**What to produce**
The output is the lines below from the one with "#212121; stroke-width: 29" through the one with "#fff; stroke: #585858;", both included, printed exactly and with no other line.

(Stored items)

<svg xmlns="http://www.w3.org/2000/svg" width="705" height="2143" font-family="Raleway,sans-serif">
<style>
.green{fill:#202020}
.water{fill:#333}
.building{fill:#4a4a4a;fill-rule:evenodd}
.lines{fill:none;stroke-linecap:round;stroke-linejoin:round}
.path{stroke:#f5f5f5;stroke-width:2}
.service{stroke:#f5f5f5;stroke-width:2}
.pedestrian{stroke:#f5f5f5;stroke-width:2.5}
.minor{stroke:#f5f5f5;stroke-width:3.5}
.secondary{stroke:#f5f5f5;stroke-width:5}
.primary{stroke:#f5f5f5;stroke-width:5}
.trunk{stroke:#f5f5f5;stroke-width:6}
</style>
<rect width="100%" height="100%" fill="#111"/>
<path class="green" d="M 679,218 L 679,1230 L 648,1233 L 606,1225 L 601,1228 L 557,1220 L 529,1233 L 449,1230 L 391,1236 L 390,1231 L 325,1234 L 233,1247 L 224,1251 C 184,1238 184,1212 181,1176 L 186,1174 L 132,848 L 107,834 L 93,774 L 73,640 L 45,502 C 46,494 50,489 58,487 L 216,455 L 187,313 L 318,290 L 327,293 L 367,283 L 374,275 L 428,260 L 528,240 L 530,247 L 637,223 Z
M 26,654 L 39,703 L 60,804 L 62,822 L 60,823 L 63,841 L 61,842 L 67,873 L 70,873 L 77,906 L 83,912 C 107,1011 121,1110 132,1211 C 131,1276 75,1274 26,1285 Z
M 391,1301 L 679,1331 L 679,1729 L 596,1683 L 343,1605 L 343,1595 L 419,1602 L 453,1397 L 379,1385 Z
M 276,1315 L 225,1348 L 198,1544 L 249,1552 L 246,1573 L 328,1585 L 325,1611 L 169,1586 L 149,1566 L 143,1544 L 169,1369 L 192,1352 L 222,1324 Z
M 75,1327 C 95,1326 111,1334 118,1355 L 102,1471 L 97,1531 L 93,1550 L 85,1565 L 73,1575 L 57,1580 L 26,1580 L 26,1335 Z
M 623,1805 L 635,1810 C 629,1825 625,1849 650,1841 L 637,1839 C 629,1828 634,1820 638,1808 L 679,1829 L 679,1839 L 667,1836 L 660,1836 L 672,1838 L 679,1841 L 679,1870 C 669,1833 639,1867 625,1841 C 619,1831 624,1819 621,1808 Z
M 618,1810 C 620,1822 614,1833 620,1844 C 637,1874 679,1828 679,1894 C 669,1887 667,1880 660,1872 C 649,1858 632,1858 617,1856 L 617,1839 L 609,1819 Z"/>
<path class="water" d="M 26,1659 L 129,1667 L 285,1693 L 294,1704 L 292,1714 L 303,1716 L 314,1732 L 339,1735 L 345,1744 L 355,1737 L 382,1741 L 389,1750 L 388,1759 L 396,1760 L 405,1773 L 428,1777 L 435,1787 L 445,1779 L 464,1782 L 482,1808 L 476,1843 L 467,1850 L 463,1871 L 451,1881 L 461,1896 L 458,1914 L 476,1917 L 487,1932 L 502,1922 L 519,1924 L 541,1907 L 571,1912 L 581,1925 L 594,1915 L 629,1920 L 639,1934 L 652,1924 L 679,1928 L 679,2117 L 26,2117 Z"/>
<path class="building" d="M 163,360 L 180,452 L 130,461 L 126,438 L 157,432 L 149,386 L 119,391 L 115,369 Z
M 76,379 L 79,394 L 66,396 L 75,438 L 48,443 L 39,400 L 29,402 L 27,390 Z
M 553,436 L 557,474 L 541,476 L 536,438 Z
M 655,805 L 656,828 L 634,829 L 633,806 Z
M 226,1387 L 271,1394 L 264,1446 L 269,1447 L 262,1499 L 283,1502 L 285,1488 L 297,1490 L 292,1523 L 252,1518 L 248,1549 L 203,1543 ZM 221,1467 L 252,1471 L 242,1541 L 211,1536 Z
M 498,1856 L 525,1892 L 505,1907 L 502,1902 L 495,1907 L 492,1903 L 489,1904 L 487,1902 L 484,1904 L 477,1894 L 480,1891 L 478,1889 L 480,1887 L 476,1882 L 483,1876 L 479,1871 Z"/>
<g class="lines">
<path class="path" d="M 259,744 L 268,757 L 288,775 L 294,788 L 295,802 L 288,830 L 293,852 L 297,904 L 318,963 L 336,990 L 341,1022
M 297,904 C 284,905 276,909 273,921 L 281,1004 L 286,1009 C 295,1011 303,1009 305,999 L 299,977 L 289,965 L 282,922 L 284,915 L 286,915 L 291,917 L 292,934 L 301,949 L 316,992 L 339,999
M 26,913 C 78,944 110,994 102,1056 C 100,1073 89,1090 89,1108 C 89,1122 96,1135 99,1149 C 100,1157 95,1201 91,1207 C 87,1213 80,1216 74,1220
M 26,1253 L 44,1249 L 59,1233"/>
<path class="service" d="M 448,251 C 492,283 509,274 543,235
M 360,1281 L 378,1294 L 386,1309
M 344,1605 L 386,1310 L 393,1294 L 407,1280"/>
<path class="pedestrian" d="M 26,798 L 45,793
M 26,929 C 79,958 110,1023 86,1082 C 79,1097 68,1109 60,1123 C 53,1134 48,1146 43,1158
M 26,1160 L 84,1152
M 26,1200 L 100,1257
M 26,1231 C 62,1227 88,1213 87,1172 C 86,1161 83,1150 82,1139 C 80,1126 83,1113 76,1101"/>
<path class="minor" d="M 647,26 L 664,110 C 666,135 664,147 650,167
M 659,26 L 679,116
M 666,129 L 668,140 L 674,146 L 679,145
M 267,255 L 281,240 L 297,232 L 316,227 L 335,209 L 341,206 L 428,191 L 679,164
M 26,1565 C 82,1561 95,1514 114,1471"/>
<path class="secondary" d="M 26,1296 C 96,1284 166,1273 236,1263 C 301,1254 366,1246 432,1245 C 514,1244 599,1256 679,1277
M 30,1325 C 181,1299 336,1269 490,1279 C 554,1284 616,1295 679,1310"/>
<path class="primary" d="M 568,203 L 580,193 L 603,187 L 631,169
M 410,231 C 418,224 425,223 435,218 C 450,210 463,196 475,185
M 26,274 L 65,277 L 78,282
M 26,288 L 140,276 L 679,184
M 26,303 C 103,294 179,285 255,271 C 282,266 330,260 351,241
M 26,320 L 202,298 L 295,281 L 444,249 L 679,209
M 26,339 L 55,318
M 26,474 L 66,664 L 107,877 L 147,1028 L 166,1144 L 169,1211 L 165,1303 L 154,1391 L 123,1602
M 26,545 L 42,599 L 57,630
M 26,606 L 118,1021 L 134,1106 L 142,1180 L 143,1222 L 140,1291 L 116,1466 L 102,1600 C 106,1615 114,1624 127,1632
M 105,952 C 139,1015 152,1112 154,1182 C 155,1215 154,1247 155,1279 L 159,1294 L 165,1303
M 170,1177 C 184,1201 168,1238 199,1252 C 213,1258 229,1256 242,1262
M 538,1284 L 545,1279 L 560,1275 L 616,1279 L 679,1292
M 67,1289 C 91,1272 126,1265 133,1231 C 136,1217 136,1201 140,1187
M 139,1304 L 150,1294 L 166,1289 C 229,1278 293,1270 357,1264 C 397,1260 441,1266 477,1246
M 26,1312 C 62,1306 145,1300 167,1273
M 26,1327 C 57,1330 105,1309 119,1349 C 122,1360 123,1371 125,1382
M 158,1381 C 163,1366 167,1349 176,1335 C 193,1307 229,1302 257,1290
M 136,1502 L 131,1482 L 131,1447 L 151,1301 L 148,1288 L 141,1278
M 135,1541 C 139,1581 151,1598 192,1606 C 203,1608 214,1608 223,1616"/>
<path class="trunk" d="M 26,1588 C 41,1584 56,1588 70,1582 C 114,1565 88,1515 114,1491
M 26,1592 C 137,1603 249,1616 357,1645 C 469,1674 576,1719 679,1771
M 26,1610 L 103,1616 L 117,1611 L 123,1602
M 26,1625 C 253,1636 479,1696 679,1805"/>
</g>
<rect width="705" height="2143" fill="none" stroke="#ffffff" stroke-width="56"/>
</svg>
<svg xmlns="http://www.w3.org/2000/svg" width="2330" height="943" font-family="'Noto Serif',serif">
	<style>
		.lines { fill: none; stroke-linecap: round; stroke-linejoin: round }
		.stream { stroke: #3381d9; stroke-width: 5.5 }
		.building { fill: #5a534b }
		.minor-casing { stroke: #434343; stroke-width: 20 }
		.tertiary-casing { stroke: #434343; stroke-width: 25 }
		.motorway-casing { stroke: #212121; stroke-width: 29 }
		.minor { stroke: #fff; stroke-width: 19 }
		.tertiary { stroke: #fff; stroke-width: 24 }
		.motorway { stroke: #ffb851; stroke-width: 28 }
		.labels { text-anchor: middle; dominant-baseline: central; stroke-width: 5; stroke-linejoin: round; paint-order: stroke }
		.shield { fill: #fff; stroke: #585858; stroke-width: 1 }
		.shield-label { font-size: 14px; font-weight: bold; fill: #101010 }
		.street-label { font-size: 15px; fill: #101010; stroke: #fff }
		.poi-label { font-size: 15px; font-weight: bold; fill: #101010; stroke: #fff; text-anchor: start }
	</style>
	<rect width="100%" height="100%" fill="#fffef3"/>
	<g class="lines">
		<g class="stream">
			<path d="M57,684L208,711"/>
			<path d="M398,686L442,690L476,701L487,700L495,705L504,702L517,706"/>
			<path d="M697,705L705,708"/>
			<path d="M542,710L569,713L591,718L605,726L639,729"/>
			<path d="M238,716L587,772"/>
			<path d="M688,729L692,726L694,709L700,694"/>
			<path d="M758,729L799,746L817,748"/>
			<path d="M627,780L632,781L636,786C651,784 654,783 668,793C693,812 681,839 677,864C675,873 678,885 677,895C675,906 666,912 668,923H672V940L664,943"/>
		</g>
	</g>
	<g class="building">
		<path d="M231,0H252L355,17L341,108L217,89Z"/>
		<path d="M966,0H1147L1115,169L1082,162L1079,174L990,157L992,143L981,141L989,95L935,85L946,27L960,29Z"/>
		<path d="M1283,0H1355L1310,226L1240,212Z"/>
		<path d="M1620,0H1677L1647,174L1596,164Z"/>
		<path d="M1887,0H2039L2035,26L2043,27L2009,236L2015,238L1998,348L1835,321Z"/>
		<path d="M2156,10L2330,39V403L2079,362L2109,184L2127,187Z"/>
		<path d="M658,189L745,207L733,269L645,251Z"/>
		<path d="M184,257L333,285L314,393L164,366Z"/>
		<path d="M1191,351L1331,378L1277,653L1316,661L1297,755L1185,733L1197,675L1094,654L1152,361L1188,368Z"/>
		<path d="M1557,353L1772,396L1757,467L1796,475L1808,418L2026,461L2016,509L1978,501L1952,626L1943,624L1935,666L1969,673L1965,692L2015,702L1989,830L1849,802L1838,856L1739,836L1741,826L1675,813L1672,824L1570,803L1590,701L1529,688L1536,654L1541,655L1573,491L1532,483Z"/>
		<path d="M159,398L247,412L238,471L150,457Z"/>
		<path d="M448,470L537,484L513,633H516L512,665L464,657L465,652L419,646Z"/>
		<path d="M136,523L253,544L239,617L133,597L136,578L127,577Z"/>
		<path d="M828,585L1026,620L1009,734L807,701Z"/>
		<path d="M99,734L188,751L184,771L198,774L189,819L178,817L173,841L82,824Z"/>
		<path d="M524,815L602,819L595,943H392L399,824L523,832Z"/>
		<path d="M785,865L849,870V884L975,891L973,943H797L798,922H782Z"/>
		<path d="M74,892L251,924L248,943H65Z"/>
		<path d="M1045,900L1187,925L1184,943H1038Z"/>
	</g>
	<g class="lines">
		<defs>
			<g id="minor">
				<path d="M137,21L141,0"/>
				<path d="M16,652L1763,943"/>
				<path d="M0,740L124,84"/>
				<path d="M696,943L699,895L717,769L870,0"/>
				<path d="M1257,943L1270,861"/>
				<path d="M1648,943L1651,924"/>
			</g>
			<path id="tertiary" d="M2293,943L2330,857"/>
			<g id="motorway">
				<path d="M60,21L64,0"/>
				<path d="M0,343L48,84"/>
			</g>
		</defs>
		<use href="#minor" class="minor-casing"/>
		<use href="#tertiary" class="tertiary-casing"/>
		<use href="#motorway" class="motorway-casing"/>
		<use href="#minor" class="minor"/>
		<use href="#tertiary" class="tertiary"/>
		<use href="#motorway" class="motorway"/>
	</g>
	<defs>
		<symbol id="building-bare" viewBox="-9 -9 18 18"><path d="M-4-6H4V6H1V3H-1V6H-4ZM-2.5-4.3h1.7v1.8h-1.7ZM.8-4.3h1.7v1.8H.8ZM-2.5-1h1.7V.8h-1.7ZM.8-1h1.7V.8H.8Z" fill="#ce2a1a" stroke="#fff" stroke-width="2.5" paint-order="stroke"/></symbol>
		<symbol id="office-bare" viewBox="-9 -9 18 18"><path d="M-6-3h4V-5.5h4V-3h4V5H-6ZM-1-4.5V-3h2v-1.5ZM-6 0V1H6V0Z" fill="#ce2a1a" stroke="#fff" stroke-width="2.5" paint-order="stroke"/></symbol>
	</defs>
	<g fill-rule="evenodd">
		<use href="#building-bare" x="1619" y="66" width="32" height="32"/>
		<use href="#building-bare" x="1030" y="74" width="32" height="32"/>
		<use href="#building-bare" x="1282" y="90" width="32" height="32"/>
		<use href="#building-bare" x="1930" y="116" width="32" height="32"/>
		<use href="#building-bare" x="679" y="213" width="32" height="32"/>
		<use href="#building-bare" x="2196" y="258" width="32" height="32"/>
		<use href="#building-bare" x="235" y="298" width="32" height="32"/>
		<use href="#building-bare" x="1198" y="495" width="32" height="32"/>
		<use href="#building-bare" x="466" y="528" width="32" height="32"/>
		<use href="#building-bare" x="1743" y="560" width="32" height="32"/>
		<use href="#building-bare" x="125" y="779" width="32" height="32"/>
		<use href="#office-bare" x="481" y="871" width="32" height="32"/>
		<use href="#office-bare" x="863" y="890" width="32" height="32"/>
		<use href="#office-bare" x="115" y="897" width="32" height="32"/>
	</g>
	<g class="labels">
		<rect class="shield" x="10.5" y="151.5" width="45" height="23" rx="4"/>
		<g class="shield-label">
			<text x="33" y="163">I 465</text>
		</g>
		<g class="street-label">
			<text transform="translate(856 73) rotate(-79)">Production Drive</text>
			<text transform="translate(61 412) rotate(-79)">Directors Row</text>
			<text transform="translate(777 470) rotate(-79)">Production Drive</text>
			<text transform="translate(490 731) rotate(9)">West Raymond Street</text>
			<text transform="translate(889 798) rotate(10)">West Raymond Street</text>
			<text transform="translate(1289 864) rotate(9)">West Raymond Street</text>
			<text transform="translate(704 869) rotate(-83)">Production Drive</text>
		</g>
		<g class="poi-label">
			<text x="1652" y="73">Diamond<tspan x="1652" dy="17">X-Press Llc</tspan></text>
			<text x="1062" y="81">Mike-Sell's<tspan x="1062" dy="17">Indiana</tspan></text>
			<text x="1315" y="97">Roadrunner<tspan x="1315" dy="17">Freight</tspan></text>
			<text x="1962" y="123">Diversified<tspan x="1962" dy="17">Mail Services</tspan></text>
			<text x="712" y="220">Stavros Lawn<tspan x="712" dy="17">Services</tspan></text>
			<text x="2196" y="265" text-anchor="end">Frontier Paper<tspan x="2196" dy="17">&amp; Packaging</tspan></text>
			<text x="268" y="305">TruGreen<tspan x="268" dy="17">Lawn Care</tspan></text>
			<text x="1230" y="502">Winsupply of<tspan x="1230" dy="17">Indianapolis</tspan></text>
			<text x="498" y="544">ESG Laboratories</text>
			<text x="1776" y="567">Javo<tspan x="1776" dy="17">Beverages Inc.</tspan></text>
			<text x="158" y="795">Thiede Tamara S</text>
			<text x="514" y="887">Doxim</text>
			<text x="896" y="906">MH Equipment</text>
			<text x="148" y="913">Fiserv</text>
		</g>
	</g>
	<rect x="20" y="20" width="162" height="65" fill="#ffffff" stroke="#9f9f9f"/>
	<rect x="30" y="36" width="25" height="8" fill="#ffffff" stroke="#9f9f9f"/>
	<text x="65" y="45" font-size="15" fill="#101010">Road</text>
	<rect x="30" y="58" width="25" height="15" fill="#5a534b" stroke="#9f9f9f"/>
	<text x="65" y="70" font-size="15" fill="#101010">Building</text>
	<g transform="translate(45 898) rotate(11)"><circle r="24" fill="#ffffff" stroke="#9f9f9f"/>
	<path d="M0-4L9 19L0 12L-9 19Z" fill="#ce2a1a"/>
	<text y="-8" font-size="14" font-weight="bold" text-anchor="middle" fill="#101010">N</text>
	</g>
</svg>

**Answer space**
		.motorway-casing { stroke: #212121; stroke-width: 29 }
		.minor { stroke: #fff; stroke-width: 19 }
		.tertiary { stroke: #fff; stroke-width: 24 }
		.motorway { stroke: #ffb851; stroke-width: 28 }
		.labels { text-anchor: middle; dominant-baseline: central; stroke-width: 5; stroke-linejoin: round; paint-order: stroke }
		.shield { fill: #fff; stroke: #585858; stroke-width: 1 }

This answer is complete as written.